### What you need to do
Below are records that must be duplicated exactly.

### The records
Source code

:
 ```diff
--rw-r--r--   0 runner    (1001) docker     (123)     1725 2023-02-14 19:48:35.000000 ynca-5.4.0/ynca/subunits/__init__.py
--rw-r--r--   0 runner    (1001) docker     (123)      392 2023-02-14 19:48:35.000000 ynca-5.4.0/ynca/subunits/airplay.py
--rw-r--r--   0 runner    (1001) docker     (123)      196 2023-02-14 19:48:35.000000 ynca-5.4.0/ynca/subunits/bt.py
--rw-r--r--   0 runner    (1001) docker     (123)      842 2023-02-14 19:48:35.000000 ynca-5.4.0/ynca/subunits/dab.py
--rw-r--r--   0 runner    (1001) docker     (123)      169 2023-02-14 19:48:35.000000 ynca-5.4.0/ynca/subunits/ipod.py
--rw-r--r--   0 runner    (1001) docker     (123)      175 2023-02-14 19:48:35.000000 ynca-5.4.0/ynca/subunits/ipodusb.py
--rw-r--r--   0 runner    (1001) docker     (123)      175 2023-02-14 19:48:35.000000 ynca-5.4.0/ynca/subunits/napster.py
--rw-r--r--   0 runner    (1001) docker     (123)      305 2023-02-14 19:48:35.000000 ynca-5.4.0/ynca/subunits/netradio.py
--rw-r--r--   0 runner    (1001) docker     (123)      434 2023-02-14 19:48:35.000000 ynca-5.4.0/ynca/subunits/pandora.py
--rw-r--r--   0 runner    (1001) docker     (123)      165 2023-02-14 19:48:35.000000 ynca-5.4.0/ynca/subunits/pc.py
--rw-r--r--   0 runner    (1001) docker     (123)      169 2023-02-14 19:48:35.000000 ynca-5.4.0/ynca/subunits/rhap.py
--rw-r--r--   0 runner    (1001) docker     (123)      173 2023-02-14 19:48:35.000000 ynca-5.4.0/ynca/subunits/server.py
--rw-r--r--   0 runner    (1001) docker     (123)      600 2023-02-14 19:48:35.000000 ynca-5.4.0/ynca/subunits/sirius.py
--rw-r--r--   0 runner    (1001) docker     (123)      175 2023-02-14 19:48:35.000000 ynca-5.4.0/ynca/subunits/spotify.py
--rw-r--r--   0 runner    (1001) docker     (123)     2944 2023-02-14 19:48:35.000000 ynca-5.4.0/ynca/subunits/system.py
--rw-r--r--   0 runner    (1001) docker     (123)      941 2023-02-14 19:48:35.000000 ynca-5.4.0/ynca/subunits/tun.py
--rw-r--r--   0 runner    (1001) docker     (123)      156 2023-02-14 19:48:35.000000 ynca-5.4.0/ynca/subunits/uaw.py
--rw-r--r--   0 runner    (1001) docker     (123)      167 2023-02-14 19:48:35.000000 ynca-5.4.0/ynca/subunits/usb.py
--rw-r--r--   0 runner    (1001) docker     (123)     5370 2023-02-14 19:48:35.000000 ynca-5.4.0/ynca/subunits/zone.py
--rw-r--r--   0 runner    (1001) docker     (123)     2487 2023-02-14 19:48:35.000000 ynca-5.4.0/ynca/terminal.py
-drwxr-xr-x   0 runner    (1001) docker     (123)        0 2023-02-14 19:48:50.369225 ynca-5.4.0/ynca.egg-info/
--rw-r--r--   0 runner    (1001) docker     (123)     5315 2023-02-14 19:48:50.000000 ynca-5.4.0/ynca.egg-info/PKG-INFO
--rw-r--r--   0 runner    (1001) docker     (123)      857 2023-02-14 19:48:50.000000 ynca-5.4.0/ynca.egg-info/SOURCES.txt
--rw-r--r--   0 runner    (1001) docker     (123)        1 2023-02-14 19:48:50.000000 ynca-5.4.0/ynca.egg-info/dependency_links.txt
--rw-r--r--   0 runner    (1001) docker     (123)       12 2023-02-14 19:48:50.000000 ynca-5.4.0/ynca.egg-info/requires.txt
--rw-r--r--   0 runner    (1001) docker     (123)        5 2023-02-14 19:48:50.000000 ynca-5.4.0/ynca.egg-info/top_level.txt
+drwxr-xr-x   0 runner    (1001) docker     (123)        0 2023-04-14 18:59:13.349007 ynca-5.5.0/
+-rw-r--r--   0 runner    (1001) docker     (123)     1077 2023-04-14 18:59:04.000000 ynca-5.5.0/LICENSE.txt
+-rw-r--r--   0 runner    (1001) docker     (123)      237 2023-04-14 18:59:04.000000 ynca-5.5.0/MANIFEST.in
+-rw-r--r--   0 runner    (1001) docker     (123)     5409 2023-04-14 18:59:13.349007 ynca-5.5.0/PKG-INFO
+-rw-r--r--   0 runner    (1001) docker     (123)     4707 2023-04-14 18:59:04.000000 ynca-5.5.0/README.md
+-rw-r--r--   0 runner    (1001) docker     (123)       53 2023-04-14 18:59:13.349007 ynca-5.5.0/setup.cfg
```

### Solution
Source code

:
 ```diff
--rw-r--r--   0 runner    (1001) docker     (123)     1725 2023-02-14 19:48:35.000000 ynca-5.4.0/ynca/subunits/__init__.py
--rw-r--r--   0 runner    (1001) docker     (123)      392 2023-02-14 19:48:35.000000 ynca-5.4.0/ynca/subunits/airplay.py
--rw-r--r--   0 runner    (1001) docker     (123)      196 2023-02-14 19:48:35.000000 ynca-5.4.0/ynca/subunits/bt.py
--rw-r--r--   0 runner    (1001) docker     (123)      842 2023-02-14 19:48:35.000000 ynca-5.4.0/ynca/subunits/dab.py
--rw-r--r--   0 runner    (1001) docker     (123)      169 2023-02-14 19:48:35.000000 ynca-5.4.0/ynca/subunits/ipod.py
--rw-r--r--   0 runner    (1001) docker     (123)      175 2023-02-14 19:48:35.000000 ynca-5.4.0/ynca/subunits/ipodusb.py
--rw-r--r--   0 runner    (1001) docker     (123)      175 2023-02-14 19:48:35.000000 ynca-5.4.0/ynca/subunits/napster.py
--rw-r--r--   0 runner    (1001) docker     (123)      305 2023-02-14 19:48:35.000000 ynca-5.4.0/ynca/subunits/netradio.py
--rw-r--r--   0 runner    (1001) docker     (123)      434 2023-02-14 19:48:35.000000 ynca-5.4.0/ynca/subunits/pandora.py
--rw-r--r--   0 runner    (1001) docker     (123)      165 2023-02-14 19:48:35.000000 ynca-5.4.0/ynca/subunits/pc.py
--rw-r--r--   0 runner    (1001) docker     (123)      169 2023-02-14 19:48:35.000000 ynca-5.4.0/ynca/subunits/rhap.py
--rw-r--r--   0 runner    (1001) docker     (123)      173 2023-02-14 19:48:35.000000 ynca-5.4.0/ynca/subunits/server.py
--rw-r--r--   0 runner    (1001) docker     (123)      600 2023-02-14 19:48:35.000000 ynca-5.4.0/ynca/subunits/sirius.py
--rw-r--r--   0 runner    (1001) docker     (123)      175 2023-02-14 19:48:35.000000 ynca-5.4.0/ynca/subunits/spotify.py
--rw-r--r--   0 runner    (1001) docker     (123)     2944 2023-02-14 19:48:35.000000 ynca-5.4.0/ynca/subunits/system.py
--rw-r--r--   0 runner    (1001) docker     (123)      941 2023-02-14 19:48:35.000000 ynca-5.4.0/ynca/subunits/tun.py
--rw-r--r--   0 runner    (1001) docker     (123)      156 2023-02-14 19:48:35.000000 ynca-5.4.0/ynca/subunits/uaw.py
--rw-r--r--   0 runner    (1001) docker     (123)      167 2023-02-14 19:48:35.000000 ynca-5.4.0/ynca/subunits/usb.py
--rw-r--r--   0 runner    (1001) docker     (123)     5370 2023-02-14 19:48:35.000000 ynca-5.4.0/ynca/subunits/zone.py
--rw-r--r--   0 runner    (1001) docker     (123)     2487 2023-02-14 19:48:35.000000 ynca-5.4.0/ynca/terminal.py
-drwxr-xr-x   0 runner    (1001) docker     (123)        0 2023-02-14 19:48:50.369225 ynca-5.4.0/ynca.egg-info/
--rw-r--r--   0 runner    (1001) docker     (123)     5315 2023-02-14 19:48:50.000000 ynca-5.4.0/ynca.egg-info/PKG-INFO
--rw-r--r--   0 runner    (1001) docker     (123)      857 2023-02-14 19:48:50.000000 ynca-5.4.0/ynca.egg-info/SOURCES.txt
--rw-r--r--   0 runner    (1001) docker     (123)        1 2023-02-14 19:48:50.000000 ynca-5.4.0/ynca.egg-info/dependency_links.txt
--rw-r--r--   0 runner    (1001) docker     (123)       12 2023-02-14 19:48:50.000000 ynca-5.4.0/ynca.egg-info/requires.txt
--rw-r--r--   0 runner    (1001) docker     (123)        5 2023-02-14 19:48:50.000000 ynca-5.4.0/ynca.egg-info/top_level.txt
+drwxr-xr-x   0 runner    (1001) docker     (123)        0 2023-04-14 18:59:13.349007 ynca-5.5.0/
+-rw-r--r--   0 runner    (1001) docker     (123)     1077 2023-04-14 18:59:04.000000 ynca-5.5.0/LICENSE.txt
+-rw-r--r--   0 runner    (1001) docker     (123)      237 2023-04-14 18:59:04.000000 ynca-5.5.0/MANIFEST.in
+-rw-r--r--   0 runner    (1001) docker     (123)     5409 2023-04-14 18:59:13.349007 ynca-5.5.0/PKG-INFO
+-rw-r--r--   0 runner    (1001) docker     (123)     4707 2023-04-14 18:59:04.000000 ynca-5.5.0/README.md
+-rw-r--r--   0 runner    (1001) docker     (123)       53 2023-04-14 18:59:13.349007 ynca-5.5.0/setup.cfg
```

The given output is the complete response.